Source: http://verbellum.wordpress.com/2011/01/ ... awareness/
January 22, 2011
by jimulacrum
Back in 2002, a frightening project was unveiled by the federal government. The project operated under the vague-sounding Office of Information Awareness (OIA), a department of the Defense Advanced Research Projects Agency (DARPA). The goal of the project was an ambitious task: Total Information Awareness (TIA), the collection, indexing, and connection of all available information about every person in the United States.
Even with the salted wound of nine-eleven still ripe for abuse, many Americans expressed vehement opposition to TIA and the OIA. Even the least politically aware rube in the entire country has a sense of when a line is being crossed, and collecting all the personal information of every citizen is clearly far beyond the limit to which anyone should be comfortable sacrificing privacy for perceived security.
In 2003/2004, after some public backlash, the program was taken out from under the auspices of IAO by a congressional mandate. However, it doesn’t take an especially active imagination to consider it very unlikely that TIA was terminated, only hidden and de-publicized, its name changed and its budget buried under piles of paper bearing a “CLASSIFIED” stamp. A tyrant’s desire to spy on everyone doesn’t just disappear with a slap on the wrist.

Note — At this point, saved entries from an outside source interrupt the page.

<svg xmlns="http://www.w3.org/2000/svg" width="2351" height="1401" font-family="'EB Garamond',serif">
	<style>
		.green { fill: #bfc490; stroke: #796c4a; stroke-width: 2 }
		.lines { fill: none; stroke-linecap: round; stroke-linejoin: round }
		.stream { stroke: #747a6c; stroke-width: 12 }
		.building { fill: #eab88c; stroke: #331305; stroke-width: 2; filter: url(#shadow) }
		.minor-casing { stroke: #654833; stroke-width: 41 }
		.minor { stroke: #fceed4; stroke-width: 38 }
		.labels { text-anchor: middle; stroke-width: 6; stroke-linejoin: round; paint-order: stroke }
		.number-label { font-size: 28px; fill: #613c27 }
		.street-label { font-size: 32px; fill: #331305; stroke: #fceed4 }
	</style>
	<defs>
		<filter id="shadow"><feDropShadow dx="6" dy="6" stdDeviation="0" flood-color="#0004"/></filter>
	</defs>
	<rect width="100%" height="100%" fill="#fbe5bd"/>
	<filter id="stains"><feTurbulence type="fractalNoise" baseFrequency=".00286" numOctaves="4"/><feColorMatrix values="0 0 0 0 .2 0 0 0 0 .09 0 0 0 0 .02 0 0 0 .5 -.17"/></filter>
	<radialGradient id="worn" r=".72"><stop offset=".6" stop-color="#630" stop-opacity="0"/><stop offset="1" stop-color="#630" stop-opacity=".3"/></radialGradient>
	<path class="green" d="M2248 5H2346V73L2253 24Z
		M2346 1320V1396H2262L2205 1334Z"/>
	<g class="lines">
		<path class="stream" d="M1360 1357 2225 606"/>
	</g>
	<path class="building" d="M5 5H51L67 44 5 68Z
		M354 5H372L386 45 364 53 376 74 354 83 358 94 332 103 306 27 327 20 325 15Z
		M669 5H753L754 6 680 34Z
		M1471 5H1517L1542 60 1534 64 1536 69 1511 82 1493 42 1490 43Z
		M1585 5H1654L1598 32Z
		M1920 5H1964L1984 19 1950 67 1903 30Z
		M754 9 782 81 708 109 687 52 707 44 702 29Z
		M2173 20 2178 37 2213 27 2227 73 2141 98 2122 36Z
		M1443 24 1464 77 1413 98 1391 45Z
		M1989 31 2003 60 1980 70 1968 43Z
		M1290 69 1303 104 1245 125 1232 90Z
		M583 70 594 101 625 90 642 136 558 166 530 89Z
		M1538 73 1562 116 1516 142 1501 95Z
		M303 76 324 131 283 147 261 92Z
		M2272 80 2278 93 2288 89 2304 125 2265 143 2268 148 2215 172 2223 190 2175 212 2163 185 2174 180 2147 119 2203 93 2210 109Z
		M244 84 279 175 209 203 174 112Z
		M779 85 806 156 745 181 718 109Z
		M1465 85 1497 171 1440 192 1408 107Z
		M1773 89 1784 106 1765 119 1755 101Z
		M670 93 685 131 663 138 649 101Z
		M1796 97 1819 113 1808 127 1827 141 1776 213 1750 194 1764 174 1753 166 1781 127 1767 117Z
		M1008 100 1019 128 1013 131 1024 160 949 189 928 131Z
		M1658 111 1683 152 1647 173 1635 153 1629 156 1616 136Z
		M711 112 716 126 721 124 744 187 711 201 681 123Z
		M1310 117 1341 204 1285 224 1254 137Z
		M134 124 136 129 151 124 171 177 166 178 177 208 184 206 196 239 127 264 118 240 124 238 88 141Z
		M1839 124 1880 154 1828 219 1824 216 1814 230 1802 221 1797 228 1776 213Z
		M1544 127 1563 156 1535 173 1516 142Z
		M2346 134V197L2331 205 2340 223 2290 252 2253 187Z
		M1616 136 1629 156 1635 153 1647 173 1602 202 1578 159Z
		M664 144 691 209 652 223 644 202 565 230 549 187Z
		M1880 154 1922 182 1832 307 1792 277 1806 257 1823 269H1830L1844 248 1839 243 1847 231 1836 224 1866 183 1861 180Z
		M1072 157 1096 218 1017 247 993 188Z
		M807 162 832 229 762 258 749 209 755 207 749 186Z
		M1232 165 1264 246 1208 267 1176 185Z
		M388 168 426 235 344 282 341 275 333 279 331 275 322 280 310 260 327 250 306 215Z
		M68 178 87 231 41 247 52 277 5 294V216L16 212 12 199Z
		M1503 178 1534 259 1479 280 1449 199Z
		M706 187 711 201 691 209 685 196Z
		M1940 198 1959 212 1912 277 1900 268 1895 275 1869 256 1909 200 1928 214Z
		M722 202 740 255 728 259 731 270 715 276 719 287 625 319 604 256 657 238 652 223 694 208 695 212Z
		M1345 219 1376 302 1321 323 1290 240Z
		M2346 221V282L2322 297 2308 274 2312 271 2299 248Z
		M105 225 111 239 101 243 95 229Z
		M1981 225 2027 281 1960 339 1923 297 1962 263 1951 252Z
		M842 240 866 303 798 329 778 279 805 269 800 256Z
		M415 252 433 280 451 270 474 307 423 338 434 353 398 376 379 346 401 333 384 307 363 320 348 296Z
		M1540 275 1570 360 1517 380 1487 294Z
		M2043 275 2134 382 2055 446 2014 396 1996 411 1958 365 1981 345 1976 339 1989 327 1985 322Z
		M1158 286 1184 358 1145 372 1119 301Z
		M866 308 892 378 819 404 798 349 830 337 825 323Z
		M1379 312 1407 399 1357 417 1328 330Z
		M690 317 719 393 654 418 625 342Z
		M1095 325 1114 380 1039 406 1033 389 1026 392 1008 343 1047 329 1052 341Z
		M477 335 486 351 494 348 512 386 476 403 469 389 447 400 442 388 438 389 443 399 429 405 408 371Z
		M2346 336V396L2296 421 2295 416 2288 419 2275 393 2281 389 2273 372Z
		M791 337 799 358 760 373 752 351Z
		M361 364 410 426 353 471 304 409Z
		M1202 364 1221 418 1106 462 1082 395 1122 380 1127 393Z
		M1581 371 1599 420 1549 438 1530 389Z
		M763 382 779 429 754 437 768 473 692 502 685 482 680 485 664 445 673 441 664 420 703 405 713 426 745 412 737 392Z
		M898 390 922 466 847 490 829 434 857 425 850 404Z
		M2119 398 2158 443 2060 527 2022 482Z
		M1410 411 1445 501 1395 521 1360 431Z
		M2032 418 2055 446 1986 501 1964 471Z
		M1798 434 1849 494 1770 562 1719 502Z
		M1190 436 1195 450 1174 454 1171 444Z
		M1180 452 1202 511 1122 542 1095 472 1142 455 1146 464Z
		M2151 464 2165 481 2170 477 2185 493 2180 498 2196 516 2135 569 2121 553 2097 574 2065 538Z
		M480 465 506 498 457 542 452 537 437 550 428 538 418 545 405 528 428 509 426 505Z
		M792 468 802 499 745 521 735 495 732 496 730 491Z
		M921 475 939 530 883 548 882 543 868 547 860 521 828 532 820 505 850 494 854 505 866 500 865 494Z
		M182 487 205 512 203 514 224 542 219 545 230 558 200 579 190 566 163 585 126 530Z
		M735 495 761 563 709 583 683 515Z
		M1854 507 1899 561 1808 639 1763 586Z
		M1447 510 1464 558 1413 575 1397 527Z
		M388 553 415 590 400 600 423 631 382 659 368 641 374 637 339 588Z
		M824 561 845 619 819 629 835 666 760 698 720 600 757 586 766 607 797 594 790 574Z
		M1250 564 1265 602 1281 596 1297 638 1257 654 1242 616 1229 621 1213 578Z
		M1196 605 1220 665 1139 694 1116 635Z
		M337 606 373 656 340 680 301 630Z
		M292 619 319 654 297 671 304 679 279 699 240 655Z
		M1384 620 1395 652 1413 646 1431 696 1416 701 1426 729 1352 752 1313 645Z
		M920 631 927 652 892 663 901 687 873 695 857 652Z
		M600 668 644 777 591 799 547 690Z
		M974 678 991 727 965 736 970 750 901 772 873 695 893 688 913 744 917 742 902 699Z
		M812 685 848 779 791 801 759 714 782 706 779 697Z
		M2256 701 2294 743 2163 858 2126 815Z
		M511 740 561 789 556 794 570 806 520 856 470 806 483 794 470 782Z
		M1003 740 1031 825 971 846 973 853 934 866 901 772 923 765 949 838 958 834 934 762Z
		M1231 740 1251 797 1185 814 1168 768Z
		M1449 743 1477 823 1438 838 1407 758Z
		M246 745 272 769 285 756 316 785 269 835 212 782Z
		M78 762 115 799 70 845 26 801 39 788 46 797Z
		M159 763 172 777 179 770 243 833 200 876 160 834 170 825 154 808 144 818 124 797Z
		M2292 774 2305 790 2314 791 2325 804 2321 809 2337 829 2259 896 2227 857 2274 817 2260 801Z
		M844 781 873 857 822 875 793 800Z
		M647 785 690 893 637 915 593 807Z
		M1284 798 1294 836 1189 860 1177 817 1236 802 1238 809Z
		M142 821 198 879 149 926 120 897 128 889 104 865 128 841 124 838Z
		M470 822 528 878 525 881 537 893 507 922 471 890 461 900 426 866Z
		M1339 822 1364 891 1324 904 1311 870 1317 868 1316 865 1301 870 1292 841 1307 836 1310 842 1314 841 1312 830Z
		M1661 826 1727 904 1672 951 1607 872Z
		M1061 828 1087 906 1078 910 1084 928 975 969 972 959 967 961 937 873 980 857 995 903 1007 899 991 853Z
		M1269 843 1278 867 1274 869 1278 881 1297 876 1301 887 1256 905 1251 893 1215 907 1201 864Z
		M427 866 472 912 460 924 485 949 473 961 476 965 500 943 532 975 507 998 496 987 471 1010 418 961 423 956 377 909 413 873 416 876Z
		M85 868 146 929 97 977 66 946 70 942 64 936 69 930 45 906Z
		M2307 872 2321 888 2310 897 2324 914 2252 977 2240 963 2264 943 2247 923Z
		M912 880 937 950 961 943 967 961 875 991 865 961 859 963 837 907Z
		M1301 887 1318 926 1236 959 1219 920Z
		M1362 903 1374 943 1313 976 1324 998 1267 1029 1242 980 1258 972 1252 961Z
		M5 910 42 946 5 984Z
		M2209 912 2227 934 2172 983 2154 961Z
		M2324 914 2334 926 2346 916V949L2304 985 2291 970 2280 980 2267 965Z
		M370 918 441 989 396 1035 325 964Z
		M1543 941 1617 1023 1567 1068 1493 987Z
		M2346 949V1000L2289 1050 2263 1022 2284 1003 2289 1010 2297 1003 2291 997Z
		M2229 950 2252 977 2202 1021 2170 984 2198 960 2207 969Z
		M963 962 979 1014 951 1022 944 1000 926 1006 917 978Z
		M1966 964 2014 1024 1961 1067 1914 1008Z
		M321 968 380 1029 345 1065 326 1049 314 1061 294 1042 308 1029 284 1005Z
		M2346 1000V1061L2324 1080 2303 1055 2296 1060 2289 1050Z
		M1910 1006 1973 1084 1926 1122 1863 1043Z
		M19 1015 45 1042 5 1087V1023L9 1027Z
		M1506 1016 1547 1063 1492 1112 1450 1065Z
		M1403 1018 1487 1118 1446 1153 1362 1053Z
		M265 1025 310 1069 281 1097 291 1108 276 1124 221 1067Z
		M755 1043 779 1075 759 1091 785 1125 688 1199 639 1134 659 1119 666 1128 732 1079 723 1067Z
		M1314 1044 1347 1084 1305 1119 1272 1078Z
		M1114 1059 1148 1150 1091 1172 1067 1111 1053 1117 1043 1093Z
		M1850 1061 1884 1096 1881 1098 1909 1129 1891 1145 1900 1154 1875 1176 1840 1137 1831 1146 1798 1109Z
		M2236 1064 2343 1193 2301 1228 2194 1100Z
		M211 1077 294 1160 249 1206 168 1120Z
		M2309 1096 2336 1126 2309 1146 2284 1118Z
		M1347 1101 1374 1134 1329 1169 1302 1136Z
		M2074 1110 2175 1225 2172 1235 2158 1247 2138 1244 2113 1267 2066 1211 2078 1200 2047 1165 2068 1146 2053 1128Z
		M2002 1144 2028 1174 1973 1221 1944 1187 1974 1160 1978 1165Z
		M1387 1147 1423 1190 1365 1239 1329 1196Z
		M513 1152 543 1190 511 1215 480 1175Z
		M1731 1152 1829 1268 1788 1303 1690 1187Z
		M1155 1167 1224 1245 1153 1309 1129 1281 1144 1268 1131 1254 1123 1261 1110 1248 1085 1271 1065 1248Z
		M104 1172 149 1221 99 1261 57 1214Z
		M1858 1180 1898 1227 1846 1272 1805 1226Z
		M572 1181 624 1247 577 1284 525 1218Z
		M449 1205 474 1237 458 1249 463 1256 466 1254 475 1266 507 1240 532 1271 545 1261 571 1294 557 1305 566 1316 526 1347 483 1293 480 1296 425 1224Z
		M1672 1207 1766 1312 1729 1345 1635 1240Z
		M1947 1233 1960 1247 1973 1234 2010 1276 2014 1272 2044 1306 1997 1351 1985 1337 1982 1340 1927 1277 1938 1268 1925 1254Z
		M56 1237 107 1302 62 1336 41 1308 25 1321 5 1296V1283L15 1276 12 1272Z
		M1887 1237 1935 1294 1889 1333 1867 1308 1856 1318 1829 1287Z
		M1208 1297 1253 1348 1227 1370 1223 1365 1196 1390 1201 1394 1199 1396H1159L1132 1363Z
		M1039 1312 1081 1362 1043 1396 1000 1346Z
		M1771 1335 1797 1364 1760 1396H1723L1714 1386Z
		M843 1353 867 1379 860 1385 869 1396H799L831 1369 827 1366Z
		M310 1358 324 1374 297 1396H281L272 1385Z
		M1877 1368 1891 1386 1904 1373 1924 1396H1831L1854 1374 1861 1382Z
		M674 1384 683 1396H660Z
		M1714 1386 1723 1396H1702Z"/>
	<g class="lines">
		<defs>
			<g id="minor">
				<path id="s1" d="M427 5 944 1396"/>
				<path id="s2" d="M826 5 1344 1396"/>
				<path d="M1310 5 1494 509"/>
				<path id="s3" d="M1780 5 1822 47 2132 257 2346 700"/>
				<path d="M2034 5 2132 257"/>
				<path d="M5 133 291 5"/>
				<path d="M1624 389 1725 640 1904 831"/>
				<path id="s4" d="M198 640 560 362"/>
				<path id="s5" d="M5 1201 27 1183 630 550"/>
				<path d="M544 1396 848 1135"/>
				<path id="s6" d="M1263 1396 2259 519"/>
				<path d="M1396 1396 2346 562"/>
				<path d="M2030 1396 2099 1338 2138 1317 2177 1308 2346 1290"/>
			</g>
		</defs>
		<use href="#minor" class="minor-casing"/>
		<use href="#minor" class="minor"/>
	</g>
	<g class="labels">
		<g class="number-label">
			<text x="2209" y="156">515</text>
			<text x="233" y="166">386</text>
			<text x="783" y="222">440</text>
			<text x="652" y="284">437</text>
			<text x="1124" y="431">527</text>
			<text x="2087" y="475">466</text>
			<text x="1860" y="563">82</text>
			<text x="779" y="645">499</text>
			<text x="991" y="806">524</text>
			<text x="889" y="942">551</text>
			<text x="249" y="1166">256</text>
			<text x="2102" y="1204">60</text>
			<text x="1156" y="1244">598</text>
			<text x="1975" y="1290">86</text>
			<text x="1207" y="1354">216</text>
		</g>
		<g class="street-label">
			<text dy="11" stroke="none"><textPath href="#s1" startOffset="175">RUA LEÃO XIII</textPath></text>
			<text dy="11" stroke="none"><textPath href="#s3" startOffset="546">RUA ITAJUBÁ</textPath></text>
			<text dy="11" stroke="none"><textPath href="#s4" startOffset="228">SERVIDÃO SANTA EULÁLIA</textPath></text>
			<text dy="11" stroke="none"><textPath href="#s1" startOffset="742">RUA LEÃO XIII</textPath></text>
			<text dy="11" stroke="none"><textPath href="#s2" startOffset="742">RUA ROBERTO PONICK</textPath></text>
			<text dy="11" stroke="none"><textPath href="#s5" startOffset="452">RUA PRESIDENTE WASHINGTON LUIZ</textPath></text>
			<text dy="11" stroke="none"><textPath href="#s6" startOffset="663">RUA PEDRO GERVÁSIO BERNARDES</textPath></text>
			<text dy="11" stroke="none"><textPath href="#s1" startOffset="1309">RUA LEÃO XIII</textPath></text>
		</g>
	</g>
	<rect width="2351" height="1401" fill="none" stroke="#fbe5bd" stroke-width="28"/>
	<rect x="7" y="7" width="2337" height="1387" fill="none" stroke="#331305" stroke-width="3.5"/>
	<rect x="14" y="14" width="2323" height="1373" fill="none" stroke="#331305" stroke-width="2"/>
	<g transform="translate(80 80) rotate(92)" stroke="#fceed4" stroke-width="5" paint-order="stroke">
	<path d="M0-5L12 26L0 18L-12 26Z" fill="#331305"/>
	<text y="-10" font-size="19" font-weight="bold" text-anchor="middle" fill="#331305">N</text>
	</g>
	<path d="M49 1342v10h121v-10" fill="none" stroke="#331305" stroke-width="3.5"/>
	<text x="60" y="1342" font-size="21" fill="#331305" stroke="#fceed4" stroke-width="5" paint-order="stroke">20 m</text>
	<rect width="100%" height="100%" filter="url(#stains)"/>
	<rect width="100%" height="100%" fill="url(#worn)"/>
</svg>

There were some obvious legal challenges to TIA from the beginning, beyond mere public disapproval. Government agencies are not permitted to scour personal data on all U.S. citizens with neither warrant nor cause. Additionally, despite theories to the contrary, the federal government is not some omnipotent being that can produce a comprehensive dossier on anyone at a moment’s notice.
It takes a great deal of time, money, and manpower to assemble such a vast body of knowledge about hundreds of millions of people. Hiring half the country as spies is not feasible; it takes a creative solution to cover these kinds of legal and resource gaps.
Enter Facebook. Originally conceived by Mark Zuckerberg et al as a means for college students and alumni to connect, the gargantuan social network has become a worldwide phenomenon. Its influence on human civilization has been remarkable, a prime example of the power of the internet and global interconnectedness. It has applications beyond count—from gaming to genealogy research to targeted marketing. As many people have learned one way or another, it can also be an incredible stalking tool.
Every Facebook profile is basically a template for exactly the kind of dossier that was planned under the TIA project. It has a place for your full name, aliases, date of birth, hometown, current city, past and present employers, schools, email addresses, websites, phone numbers, home addresses, business associations, personal interests, entertainment preferences, religious and political affiliations, photographs, event attendance, interpersonal communications, and so much more. The template is there, just waiting for you to sign up, click the “I Agree” box, and volunteer your information—with a veritable flood of marketing and social pressure to encourage you.
A regularly active user with a fully fleshed-out profile is an open book. Any person with access to the person’s profile could, within a very short time, learn all kinds of things that would take an alphabet-soup bureaucracy years, piles of money, and numerous warrants to put together. All of it is right there for the picking.
I’m not suggesting that the federal government owns or actively monitors Facebook users’ information. Going back to my previous observation, it would be impractical to do so. But information posted on Facebook, even if it’s made “hidden” by privacy preferences, is available to any government agency that can rationalize acquiring it and serve the social network with a request. (Also, any data-mining company could establish a fun, time-wasting application through which to secure permission to access your information.)
I won’t entertain any foolish arguments along the lines of “I don’t have anything to hide,” not even to refute them. If that’s your attitude about widespread surveillance and forfeiture of rights, the United States is the wrong country for you, and to be frank, your ignorant obedience harms us all. Anyone who can connect a few dots can see that Facebook is a private-sector analog of Total Information Awareness, a program that was rightly rejected by nearly everyone. It is astonishingly more successful than TIA ever could have been, not to mention more cost-effective and legally sound.